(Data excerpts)
* * * * * * * * *

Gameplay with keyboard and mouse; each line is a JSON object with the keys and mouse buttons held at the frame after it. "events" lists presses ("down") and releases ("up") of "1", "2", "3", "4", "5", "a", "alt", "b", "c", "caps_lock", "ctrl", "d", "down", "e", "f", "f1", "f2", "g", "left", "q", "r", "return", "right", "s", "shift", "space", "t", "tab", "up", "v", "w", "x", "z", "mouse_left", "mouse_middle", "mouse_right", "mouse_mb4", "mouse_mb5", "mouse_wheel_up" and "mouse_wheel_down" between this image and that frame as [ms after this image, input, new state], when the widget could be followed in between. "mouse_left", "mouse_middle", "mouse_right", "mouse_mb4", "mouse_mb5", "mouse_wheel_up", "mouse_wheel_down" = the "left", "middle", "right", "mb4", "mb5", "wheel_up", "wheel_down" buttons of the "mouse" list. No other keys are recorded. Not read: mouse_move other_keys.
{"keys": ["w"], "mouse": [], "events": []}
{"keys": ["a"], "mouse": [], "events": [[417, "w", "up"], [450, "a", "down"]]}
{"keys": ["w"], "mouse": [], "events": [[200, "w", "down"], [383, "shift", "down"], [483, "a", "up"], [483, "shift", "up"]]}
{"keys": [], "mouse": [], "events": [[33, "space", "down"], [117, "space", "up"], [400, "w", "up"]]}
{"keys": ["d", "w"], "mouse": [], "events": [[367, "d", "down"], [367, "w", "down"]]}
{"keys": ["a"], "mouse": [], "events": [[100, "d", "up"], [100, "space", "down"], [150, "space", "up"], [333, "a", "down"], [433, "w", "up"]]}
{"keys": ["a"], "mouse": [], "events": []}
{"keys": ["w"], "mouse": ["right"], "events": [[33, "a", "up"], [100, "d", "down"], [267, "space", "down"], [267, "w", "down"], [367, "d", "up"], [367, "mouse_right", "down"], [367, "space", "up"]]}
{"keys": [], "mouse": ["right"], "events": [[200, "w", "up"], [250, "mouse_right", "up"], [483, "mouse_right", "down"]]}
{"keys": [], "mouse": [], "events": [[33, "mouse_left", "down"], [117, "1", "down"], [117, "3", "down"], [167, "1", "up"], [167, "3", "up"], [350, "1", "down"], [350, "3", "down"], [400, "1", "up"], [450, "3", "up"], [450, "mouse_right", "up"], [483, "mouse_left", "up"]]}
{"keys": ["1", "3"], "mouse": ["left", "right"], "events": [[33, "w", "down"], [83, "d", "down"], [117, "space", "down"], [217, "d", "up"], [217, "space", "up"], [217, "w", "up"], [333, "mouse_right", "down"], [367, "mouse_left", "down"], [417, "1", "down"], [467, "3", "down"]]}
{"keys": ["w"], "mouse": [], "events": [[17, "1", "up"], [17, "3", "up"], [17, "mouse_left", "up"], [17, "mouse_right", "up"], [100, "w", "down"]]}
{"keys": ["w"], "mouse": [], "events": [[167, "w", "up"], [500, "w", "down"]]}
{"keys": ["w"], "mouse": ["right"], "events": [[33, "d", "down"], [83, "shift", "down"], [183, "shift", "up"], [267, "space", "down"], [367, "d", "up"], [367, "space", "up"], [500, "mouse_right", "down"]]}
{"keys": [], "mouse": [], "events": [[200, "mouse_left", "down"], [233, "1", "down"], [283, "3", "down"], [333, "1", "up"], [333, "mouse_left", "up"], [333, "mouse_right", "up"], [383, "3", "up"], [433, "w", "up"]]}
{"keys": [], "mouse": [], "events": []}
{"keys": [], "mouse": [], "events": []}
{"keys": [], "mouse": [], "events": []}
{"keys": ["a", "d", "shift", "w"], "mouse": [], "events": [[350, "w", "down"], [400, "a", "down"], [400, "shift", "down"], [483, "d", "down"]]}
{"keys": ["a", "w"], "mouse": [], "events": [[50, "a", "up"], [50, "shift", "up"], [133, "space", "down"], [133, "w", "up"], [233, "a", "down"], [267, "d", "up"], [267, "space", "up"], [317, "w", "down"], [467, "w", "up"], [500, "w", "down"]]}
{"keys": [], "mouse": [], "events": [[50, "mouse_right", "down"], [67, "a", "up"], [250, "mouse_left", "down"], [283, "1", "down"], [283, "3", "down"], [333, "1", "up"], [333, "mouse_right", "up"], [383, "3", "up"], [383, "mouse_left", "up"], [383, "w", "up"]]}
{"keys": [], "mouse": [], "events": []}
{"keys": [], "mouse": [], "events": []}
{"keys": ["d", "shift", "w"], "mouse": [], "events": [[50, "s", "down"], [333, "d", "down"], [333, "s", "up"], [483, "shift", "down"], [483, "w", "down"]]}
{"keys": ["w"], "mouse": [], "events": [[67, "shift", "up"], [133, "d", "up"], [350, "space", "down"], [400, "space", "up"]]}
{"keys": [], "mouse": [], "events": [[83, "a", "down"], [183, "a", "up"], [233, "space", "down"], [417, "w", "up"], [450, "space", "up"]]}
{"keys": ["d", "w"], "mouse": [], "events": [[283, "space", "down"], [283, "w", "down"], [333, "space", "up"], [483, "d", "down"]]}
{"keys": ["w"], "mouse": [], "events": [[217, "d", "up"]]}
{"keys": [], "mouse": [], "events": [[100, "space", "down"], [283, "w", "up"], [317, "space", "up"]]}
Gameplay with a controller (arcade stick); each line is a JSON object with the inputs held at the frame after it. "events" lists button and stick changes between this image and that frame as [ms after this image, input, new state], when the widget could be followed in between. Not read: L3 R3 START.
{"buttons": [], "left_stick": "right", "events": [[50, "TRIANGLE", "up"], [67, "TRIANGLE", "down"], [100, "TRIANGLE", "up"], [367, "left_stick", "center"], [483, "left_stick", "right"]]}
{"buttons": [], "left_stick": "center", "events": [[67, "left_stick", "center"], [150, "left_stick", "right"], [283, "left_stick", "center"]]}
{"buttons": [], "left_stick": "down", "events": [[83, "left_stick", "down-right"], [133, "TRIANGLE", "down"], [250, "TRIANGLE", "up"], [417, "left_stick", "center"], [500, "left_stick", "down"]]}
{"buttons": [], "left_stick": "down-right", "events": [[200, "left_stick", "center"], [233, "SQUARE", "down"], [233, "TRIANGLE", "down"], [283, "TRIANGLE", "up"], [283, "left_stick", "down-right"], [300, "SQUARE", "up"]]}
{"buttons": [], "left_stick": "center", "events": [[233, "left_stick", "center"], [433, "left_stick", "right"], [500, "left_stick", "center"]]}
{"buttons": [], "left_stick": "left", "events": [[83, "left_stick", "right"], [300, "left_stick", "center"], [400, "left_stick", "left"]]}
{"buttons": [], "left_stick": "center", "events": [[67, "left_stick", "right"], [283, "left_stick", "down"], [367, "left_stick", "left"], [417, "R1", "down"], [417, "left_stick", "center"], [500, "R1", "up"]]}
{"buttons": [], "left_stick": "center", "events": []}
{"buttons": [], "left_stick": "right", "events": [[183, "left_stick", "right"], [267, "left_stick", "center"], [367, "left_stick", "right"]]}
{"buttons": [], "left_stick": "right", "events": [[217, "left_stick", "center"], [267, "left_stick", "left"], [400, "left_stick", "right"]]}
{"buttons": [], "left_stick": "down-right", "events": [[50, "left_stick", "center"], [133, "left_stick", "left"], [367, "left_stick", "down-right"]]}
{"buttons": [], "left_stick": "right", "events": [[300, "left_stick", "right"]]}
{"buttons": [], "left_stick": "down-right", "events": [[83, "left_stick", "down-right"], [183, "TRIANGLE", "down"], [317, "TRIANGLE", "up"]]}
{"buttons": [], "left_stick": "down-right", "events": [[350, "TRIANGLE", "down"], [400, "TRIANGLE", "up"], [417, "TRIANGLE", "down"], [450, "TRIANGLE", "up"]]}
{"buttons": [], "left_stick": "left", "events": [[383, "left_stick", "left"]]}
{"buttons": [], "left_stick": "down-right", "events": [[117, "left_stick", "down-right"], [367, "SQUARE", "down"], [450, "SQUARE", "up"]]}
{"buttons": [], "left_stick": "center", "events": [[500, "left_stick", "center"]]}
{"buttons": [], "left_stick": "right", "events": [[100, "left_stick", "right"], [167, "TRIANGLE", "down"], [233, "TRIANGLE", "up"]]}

* * * * * * * * *

• **Exercise brief**
Please copy every line from the entries that includes the word "SQUARE".

• **Result of the exercise**
{"buttons": [], "left_stick": "down-right", "events": [[200, "left_stick", "center"], [233, "SQUARE", "down"], [233, "TRIANGLE", "down"], [283, "TRIANGLE", "up"], [283, "left_stick", "down-right"], [300, "SQUARE", "up"]]}
{"buttons": [], "left_stick": "down-right", "events": [[117, "left_stick", "down-right"], [367, "SQUARE", "down"], [450, "SQUARE", "up"]]}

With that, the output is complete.